While we remain dubious about the legitimacy of using the word "invisible" when visible light isn't involved, that's what a team of engineers at Duke University have dubbed their creation. Seven years ago, they demonstrated their first "invisibility cloak" in a laboratory; now, thanks to 3D printing, the fabrication process is a lot more accessible.

The object -- which looks more like a Frisbee made of Swiss cheese than a wearable cape a la Harry Potter -- has a large hole in the center, with seemingly random holes in the disc. The size, shape, and placement of these holes have actually been determined using algorithms to disguise any object placed in the center hole from microwave beams aimed through the side of the disc, making it appear as though the object isn't there.

"The design of the cloak eliminates the 'shadow' that would be cast, and suppresses the scattering from the object that would be expected," said Yaroslav Urzhumov, assistant research professor in electrical and computer engineering at Duke Pratt School of Engineering. "In effect, the bright, highly reflective object, like a metal cylinder, is made invisible. The microwaves are carefully guided by a thin dielectric shell and then re-radiated back into free space on the shadow side of the cloak."

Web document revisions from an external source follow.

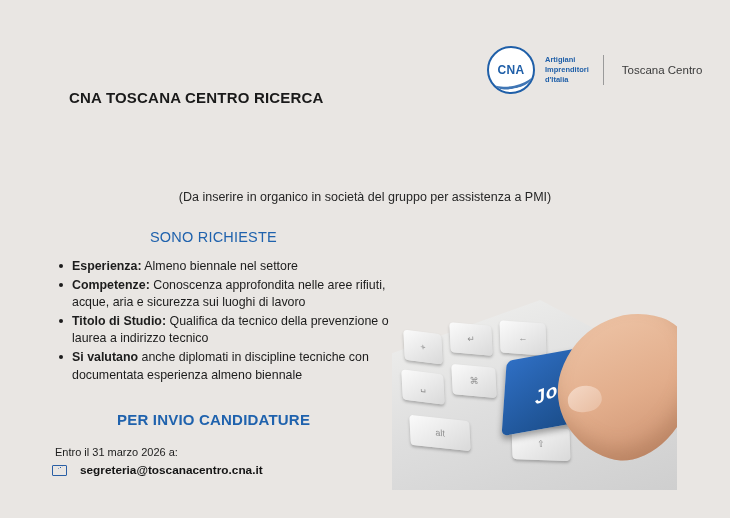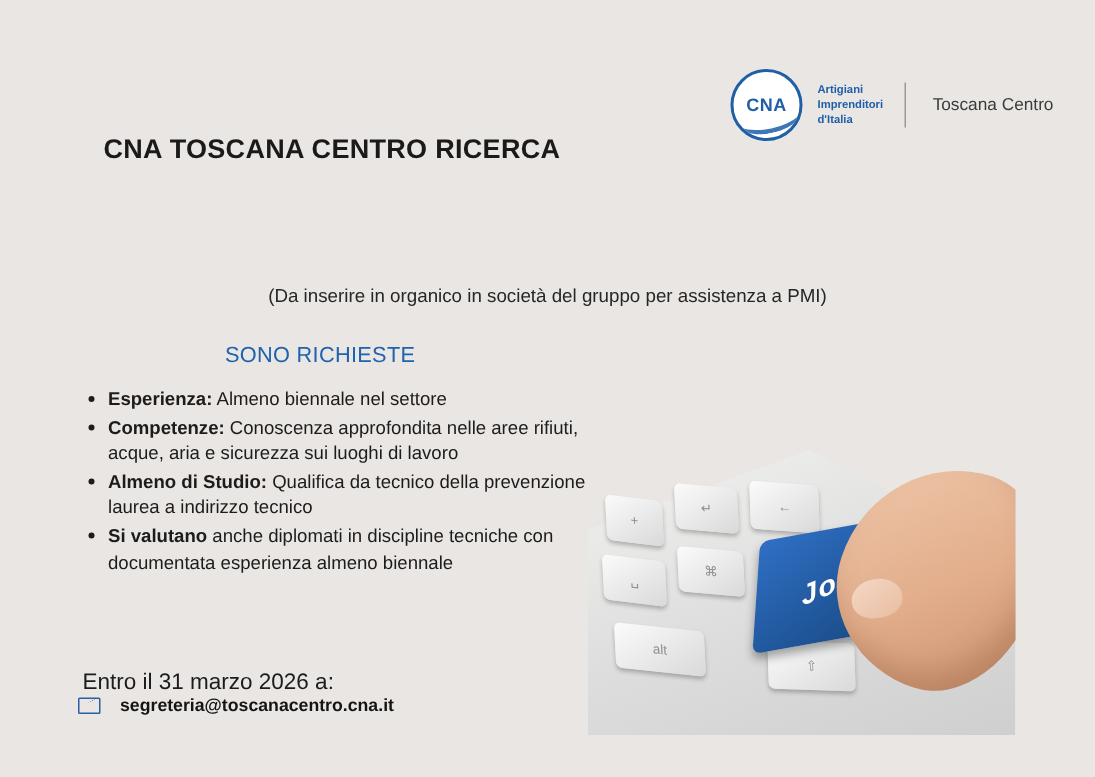--- a/index.html
+++ b/index.html
@@ -83,7 +83,7 @@
     position: absolute;
     top: 89px;
     left: 69px;
-    font-size: 18px;
+    font-size: 15px;
     font-weight: bold;
     color: #1a1a1a;
     letter-spacing: .2px;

The invention doesn't seem particularly useful in this form, but the team believes this unassuming-looking object has great potential. According to Urzhumov, the technology could be used to create a polymer-based cloaking layer just 1 inch thick, wrapped around a much larger object, and that, eventually, they'll be able to create a material that will operate in higher wavelengths, including the visible light spectrum.

"We believe this approach is a way towards optical cloaking, including visible and infrared," he said. "And nanotechnology is available to make these cloaks from transparent polymers or glass. The properties of transparent polymers and glasses are not that different from what we have in our polymer at microwave frequencies."

Meanwhile, Urzhumov believes anyone with access to a 3D printer has the ability to create something similar at home.

The full results of the team's experiments can be read under the title "Thin low-loss dielectric coatings for free-space cloaking" in the journal Optics Letters.